Viktor still has a flat in St. Petersburg.
“No. I don’t.”
“But—but the way you talk about it,” Yuuri insists.
“Is that why you want to move to St. Petersburg? Because you think I’m homesick?” Relief floods him. If that’s all this is about, then there’s no point in arguing.
“Yes—at first. But I thought about it, and it makes sense.”
No, Viktor thinks, blinking at Yuuri. It really doesn’t.
Scrunching his nose—Viktor loves that expression, it’s so cute—Yuuri exhales loudly before gently holding Viktor’s face, tilting it up. “Viktor,” Yuuri begins, stern and exasperated and annoyed all at once. “You need a coach. I need rink mates.
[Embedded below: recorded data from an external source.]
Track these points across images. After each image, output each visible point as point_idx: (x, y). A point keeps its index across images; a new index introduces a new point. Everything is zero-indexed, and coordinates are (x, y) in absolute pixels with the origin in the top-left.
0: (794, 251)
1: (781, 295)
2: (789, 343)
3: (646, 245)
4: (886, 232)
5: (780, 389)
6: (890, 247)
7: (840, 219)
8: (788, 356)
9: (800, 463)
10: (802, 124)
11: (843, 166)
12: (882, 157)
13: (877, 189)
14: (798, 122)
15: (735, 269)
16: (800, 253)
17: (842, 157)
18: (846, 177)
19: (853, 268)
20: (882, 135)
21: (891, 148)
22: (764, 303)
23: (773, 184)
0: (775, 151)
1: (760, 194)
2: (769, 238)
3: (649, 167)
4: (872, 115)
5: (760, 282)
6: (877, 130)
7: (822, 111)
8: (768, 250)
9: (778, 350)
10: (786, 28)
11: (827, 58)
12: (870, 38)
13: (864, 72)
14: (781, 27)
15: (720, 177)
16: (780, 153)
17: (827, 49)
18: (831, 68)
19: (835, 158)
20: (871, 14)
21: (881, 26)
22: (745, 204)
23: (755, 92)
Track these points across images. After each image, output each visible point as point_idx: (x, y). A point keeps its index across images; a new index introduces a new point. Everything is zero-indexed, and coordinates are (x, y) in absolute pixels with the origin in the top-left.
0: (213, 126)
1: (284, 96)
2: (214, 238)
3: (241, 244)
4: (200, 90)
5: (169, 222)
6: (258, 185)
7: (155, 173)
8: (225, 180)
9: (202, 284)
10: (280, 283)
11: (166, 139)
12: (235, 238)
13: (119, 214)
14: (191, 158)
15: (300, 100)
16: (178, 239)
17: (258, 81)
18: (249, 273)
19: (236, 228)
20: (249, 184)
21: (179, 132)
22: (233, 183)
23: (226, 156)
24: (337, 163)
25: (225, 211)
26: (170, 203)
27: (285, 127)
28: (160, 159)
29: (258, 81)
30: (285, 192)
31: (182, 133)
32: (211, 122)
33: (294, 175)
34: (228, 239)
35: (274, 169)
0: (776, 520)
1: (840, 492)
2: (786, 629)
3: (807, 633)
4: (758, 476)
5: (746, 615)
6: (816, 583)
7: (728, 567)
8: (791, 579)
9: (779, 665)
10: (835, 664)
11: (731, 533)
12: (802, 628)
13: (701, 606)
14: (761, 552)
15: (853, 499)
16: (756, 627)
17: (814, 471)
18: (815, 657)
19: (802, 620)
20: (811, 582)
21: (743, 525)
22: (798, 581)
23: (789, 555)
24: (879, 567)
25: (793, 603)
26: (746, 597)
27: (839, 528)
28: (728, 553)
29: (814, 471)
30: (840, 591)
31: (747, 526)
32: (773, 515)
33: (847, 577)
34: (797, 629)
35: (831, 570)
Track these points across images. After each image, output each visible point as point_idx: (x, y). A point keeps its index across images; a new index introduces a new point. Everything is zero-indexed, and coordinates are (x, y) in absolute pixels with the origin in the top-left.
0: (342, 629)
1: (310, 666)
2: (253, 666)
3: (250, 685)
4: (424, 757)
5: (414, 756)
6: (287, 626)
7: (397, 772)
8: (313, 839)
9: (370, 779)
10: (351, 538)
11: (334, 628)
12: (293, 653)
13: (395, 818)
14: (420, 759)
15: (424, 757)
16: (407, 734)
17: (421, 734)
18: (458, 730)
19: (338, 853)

We both need supervision. Being accountable to only each other was enough at the beginning, but there was a reason I left Hasetsu to go to Detroit.” Yuuri’s expression gets softer as he goes on, his thumb drifting to press against the corner of Viktor’s mouth. “Tell me that you think you can choreograph four programs, coach me, and still skate your best when it comes time for competitions. Tell me it wouldn’t be unfair to both of us.”
Yuuri’s right. Viktor knows he’s right, but St. Petersburg is so far and so cold. The only things Viktor has there are his flat and the rink. He can barely remember what he did, where he went, outside of that. Everything was easier before Yuuri. Now Viktor has all these attachments, all these bright memories that make him hesitate.
Viktor takes hold of Yuuri’s track suit and pulls him close enough that Viktor can press his face against the fabric, zipper cold against his cheek. “I think,” Viktor says, shuddering when Yuuri’s hands slide to the back of his neck, “I’ll miss Hasetsu more than I’ve ever missed St. Petersburg.”
“Of course,” Yuuri says, both tone and touch fond. “It’s home.”